La grève des migrants
L'étudiant en ingénierie à Turin devient, ainsi, un esclave moderne dans les plantations de tomates. «J'ai beaucoup rêvé de l'Italie à partir du football, parce que mon pays en 1990, a participé à la coupe du monde de football en Italie… J'ai découvert l'Italie à travers la télévision.» Travailler 16 heures par jour, gagner moins de 50 centimes par heure …, cela a suscité en lui un ressentiment, d’où le début des revendications pour un juste salaire. Les conditions inhumaines de travail ayant conduit à la grève reconnue comme première grève des migrants agricoles en Italie. Cette grève a porté à la reconnaissance de leurs droits, et à l’approbation de la loi sur le cette forme intermédiaire d’exploitation. Toutefois, cette victoire n’a pas résolu le problème dans son ensemble. Jean-Pierre Yvan Sagnet a poursuivi son engagement comme activiste humanitaire en affrontant les autres mailles du problème.
Le secteur de la consommation
Un autre autre objectif visé, celui de régulariser les prix des produits agricoles sur les marchés de consommation: «Le gouvernement italien a approuvé la première loi contre l'esclavage moderne dans le travail agricole. Cette loi a récompensé un peu l'effort de notre travail, mais on savait que ce n'est pas seulement avec cette loi que tout le problème, tous les maux vont disparaître.», affirme-t-il pour expliquer la poursuite de son travail au sein d’un syndicat et par la suite, la création d’une association qui s'appelle Nocap qui a pour but «d'un côté de défendre les droits des travailleurs, tous les droits, c'est-à-dire avoir des contrats de travail, un salaire juste, la maison, un logement acceptable, un moyen de transport digne. Et de l'autre côté, nous cherchons à promouvoir une agriculture moderne, et nous avons inventé ce qu'on appelle la marque Nocap». Pour certifier le respect des droit du travailleur dans le secteur agricole.
Un travail d’ensemble
Faisant le bilan de cette association dont les travaux ont commencé en 2019, Yvan Sagnet indique les résultats positifs qui font qu’au moins 3 000 immigrés ont été aidés à sortir du système de «caporalato». Ils ont un toit, des soins médicaux et, surtout des contrats de travail justes et légaux. Son souhait est de voir un grand nombre de personnes s’impliquer dans cette lutte au niveau des consommateurs car, pour lui, le problème de l'agriculture, n'est pas seulement lié aux caporaux et à la criminalité. «Les supermarchés où nous allons faire des achats, ont leur part de responsabilité. En fait, sans le savoir, ont mis sur pied un mécanisme des prix très bas des produits. Ils imposent les prix des produits aux paysans, aux agriculteurs, qui ne tiennent pas compte d'un certain coût de la production». La marque Nocap sert également à sensibiliser les consommateurs, en leur disant que «chaque fois que nous entrons dans un supermarché, il faut que nous nous posions des questions quand nous achetons des produits, d'où ça vient, qui est derrière, ainsi de suite».

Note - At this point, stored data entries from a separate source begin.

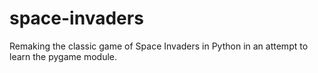 # space-invaders
Remaking the classic game of Space Invaders in Python in an attempt to learn the pygame module.
<br>
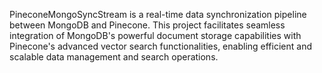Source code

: 
PineconeMongoSyncStream is a real-time data synchronization pipeline between MongoDB and Pinecone. This project facilitates seamless integration of MongoDB's powerful document storage capabilities with Pinecone's advanced vector search functionalities, enabling efficient and scalable data management and search operations.
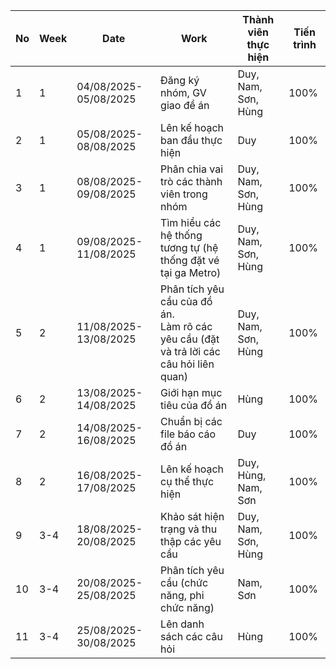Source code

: | No | Week | Date                  | Work                                                                 | Thành viên thực hiện     | Tiến trình |
|----|------|-----------------------|----------------------------------------------------------------------|--------------------------|------------|
| 1  | 1    | 04/08/2025-05/08/2025 | Đăng ký nhóm, GV giao đề án                                          | Duy, Nam, Sơn, Hùng      | 100%       |
| 2  | 1    | 05/08/2025-08/08/2025 | Lên kế hoạch ban đầu thực hiện                                       | Duy                      | 100%       |
| 3  | 1    | 08/08/2025-09/08/2025 | Phân chia vai trò các thành viên trong nhóm                          | Duy, Nam, Sơn, Hùng      | 100%       |
| 4  | 1    | 09/08/2025-11/08/2025 | Tìm hiểu các hệ thống tương tự (hệ thống đặt vé tại ga Metro)        | Duy, Nam, Sơn, Hùng      | 100%       |
| 5  | 2    | 11/08/2025-13/08/2025 | Phân tích yêu cầu của đồ án.<br>Làm rõ các yêu cầu (đặt và trả lời các câu hỏi liên quan) | Duy, Nam, Sơn, Hùng | 100%       |
| 6  | 2    | 13/08/2025-14/08/2025 | Giới hạn mục tiêu của đồ án                                          | Hùng                     | 100%       |
| 7  | 2    | 14/08/2025-16/08/2025 | Chuẩn bị các file báo cáo đồ án                                      | Duy                      | 100%       |
| 8  | 2    | 16/08/2025-17/08/2025 | Lên kế hoạch cụ thể thực hiện                                        | Duy, Hùng, Nam, Sơn      | 100%       |
| 9  | 3-4  | 18/08/2025-20/08/2025 | Khảo sát hiện trạng và thu thập các yêu cầu                          | Duy, Nam, Sơn, Hùng      | 100%       |
| 10 | 3-4  | 20/08/2025-25/08/2025 | Phân tích yêu cầu (chức năng, phi chức năng)                         | Nam, Sơn                 | 100%       |
| 11 | 3-4  | 25/08/2025-30/08/2025 | Lên danh sách các câu hỏi                                           | Hùng                     | 100%       |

Le message aux immigrés travaillant dans l'agriculture
«Chaque fois qu'on est face à une injustice, il faut pouvoir dire non, cela permet de contribuer au changement. Je voudrais remercier les associations chrétiennes, la Caritas, qui nous aide beaucoup dans la recherche des maisons, Migrantes, Tess, toutes ces associations, toutes ces personnes qui nous aident dans ce combat.» Il y a encore beaucoup de défis à rélever et «en ce moment historique que nous vivons, on a besoin que chacun de nous, sur le plan des valeurs et culturelles, donne un coup de pouce. Nous demandons également à l'État italien, parce que nous n'avons pas parlé de l'État italien, qui est complètement absent de cette lutte». Il conclut son témoignage en remerciant le Saint-Père: «Et je veux remercier le Pape François parce qu'il parle tout le temps des thèmes du travail. Il est beaucoup sensible aux thèmes sociaux, aux thèmes du travail, de l'exploitation des travailleurs. Donc voilà, je voulais remercier le Pape pour sa sensibilité».